Abundance and scarcity

Piers Young writes about Abundance and the Wish to be Spoon-Fed.

I searched online in library catalogues and spoke to various people to see whether they knew anything that could help. Nothing turned up (or at least nothing of which I was conscious). So on Day 3, I spent half an hour in Cafe Nero with pen and paper and a so-much-nicer-than-Starbuckscoffee, doodling and thinking. I may not have solved the problem, but I made substantially more progress than I had done on the previous two days.

I had, I still think rightly, assumed that the truth was “out there”. But I’d forgotten that there were ideas in (tap tap sound of hollow knocking) here. There are probably several reasons for my forgetfulness, laziness among them, but one – and the one I want to stress – was the quantity of possible ideas I thought I might have access to. Abundance stopped me thinking.

The moral?

A) As a much better man than me said:

Reading furnishes the mind only with the materials of knowledge;

it is thinking that makes what we read ours. – John Locke

B) Maybe I should have tried to say that in my own words.

I especially like the ironic ending. This also makes me reflect on how it’s very easy to experience scarcity amidst abundance, just as it is possible to feel acute loneliness most strongly in a crowd.

On bad days, I find it easy to feel intimidated by the amount of cleverness now available to me online and thus experience myself as stupid. On good days, I can revel in it and experience myself as… connected.
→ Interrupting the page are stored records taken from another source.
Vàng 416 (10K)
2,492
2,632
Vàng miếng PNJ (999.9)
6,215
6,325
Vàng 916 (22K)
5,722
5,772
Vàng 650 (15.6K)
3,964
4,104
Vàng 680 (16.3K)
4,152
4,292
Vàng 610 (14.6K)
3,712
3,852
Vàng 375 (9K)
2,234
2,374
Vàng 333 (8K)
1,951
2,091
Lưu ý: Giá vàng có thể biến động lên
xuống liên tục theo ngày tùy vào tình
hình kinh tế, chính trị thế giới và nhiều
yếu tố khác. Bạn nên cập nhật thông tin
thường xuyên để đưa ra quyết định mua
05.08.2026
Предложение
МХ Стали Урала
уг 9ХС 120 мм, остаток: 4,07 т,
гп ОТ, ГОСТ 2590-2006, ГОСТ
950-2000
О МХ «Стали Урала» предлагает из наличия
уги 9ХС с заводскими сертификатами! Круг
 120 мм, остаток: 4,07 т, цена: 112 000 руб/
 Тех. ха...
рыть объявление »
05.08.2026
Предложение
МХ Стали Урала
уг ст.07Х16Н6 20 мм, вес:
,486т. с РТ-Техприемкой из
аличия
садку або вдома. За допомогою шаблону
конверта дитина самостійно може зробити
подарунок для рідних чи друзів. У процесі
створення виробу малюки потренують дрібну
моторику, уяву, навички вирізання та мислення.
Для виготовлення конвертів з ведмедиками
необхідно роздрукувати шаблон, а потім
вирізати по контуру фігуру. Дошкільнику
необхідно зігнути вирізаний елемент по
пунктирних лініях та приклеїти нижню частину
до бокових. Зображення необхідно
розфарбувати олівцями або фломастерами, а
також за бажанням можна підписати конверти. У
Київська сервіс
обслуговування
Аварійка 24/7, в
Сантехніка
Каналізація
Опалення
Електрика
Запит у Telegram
I think I’m getting better at detecting what I’d call “high status cleverness” where I suspect people are more interested in impressing; this is the sort that can trigger an attack of inadequacy and resistance on the part of the reader. Then there is genuine sharing, where I think people are genuinely playing with ideas for the joy of sharing, and risking the vulnerability that goes with it.

I hope I’m getting better at knowing which of these games I’m playing, too. I think that much of the difference between effective and poor facilitation lies in this territory.

And Piers’ entry definitely fits the second category.